L’hémicycle provincial de Kinshasa a vibré mercredi 13 mai au rythme d’une séance de reddition de comptes aussi technique que politique. Face à la curiosité du député Jared Phanzu, désireux de percer le mystère des chantiers en cours, le ministre provincial des infrastructures, Alain Tshilungu, a livré une prestation destinée à rassurer : les travaux voiries Kinshasa ne sont ni un mirage ni une opération de communication, mais le socle d’un ambitieux plan de modernisation.

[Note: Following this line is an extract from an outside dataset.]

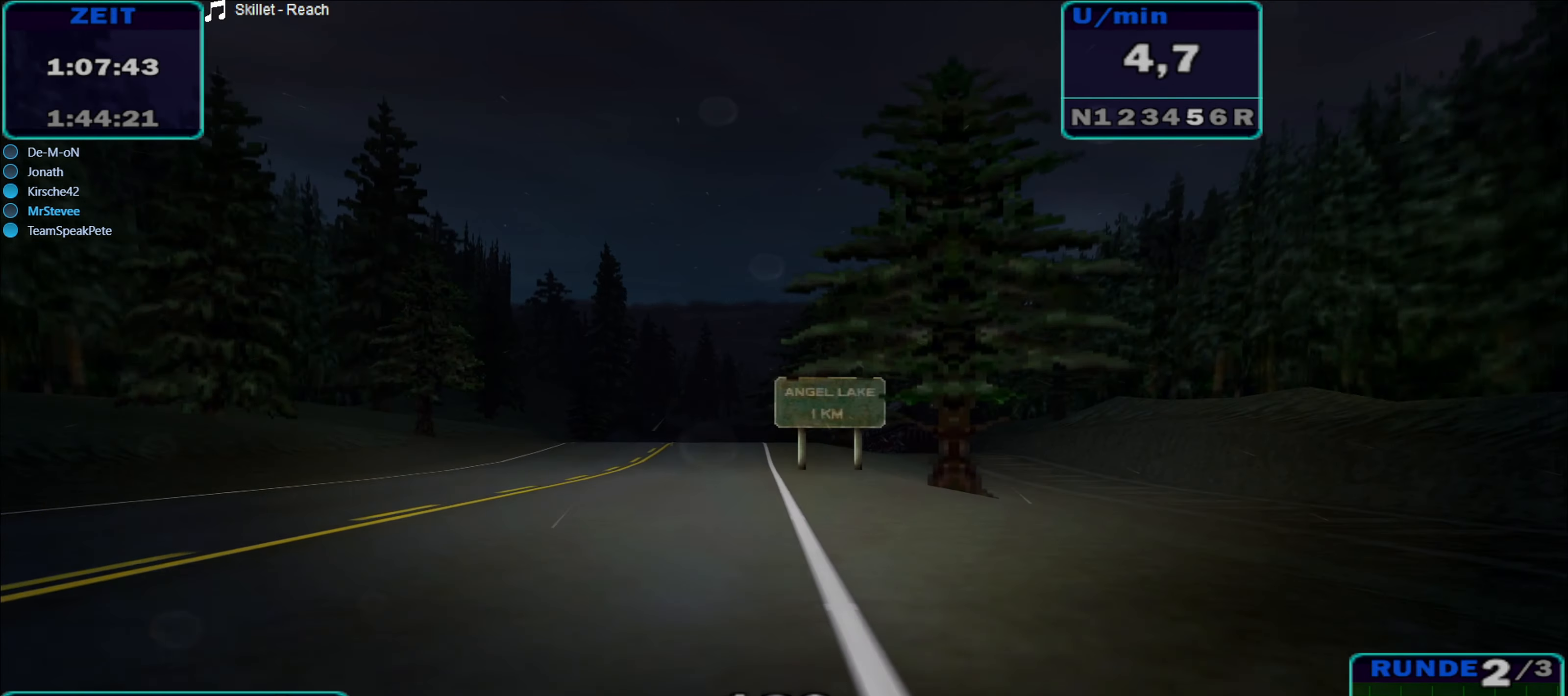
{"buttons": ["R2"], "left_stick": "center", "right_stick": "center", "events": [[333, "left_stick", "right"], [450, "left_stick", "center"]]}
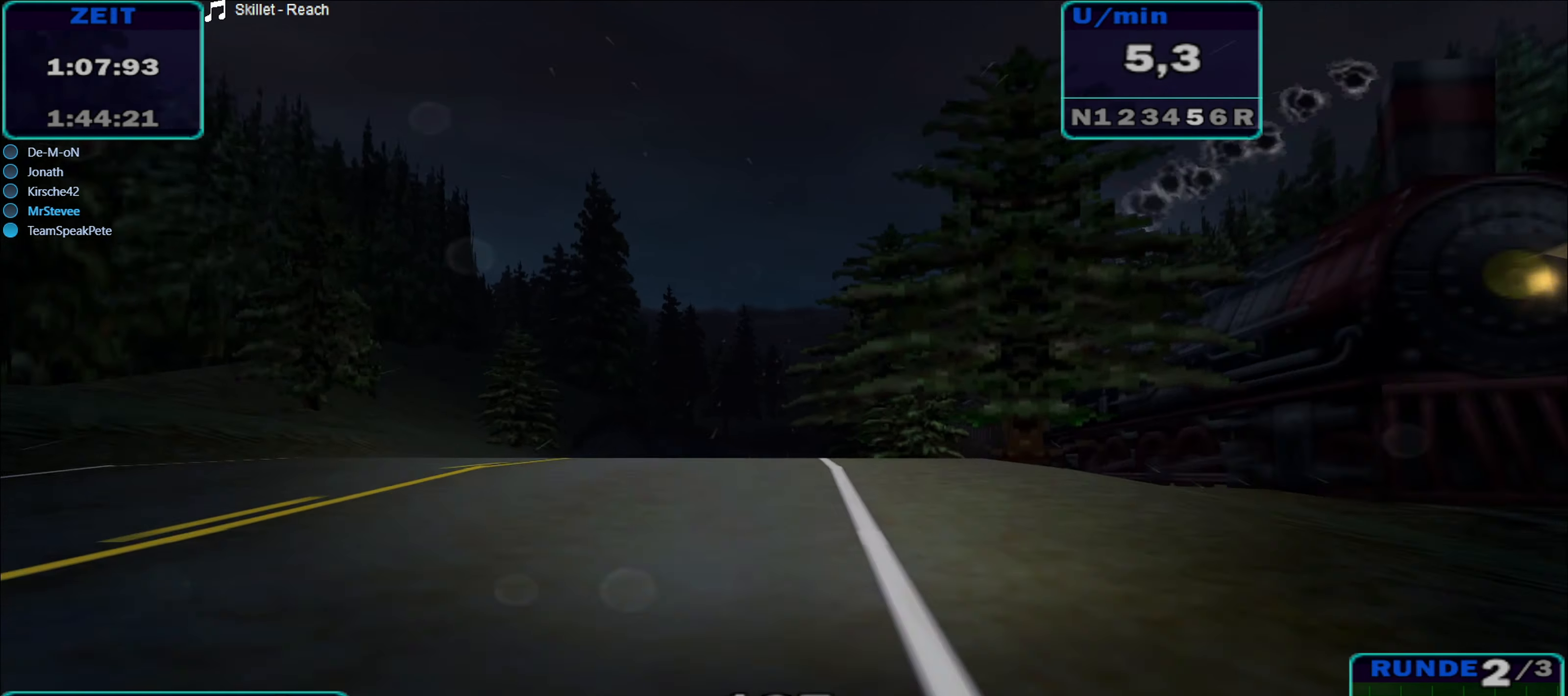
{"buttons": ["R2"], "left_stick": "center", "right_stick": "center", "events": [[116, "left_stick", "down-left"], [233, "left_stick", "center"]]}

D’entrée, le membre du gouvernement provincial a tenu à inscrire son action dans la continuité de la vision présidentielle, relayée localement par le gouverneur à travers le programme « Kinshasa ezo bonga » – littéralement « Kinshasa se développe ». Un label en lingala qui claque comme un étendard, et que le ministre a décliné en données chiffrées. Selon lui, ce sont déjà 160,2 kilomètres de routes qui ont été livrés depuis moins de deux ans, avec 468,8 autres kilomètres attendus d’ici la fin de l’exercice, pour un objectif magistral de 2 000 kilomètres de voirie réhabilitée ou construite.
Ces chiffres, que le ministre affirme vérifiables, s’appuient sur une cartographie détaillée des chantiers et un tableau de financement à présent effectif grâce à la rétrocession. Une manière de répondre par avance aux soupçons d’opacité qui entourent souvent les projets infrastructures RDC. Alain Tshilungu a ainsi martelé que l’exécution des travaux publics obéit désormais à une planification structurée, rompant avec l’improvisation qui a trop longtemps caractérisé la gestion de la voirie kinoise. Le vote du budget d’investissement 2025-2026 par l’Assemblée provinciale, rappelé au cours de la plénière, sert de caution politique à cette offensive asphaltique.
Les députés provinciaux n’ont pas boudé leur satisfaction. Les élus de la capitale ont salué la qualité des réponses apportées par le ministre, qui aurait apporté « plus d’informations » qu’attendues. Une approbation qui ressemble à un blanc-seing, mais qui dissimule peut-être un calcul : en validant la stratégie de l’exécutif provincial, les élus se prémunissent contre l’échec d’un programme qu’ils auront contribué à financer. Reste que l’affichage de transparence et la précision des données laissent peu de place à la contestation immédiate. Le ministre a-t-il bluffé ? Les cartes sont sur la table, et la réalité des chantiers sera le juge ultime.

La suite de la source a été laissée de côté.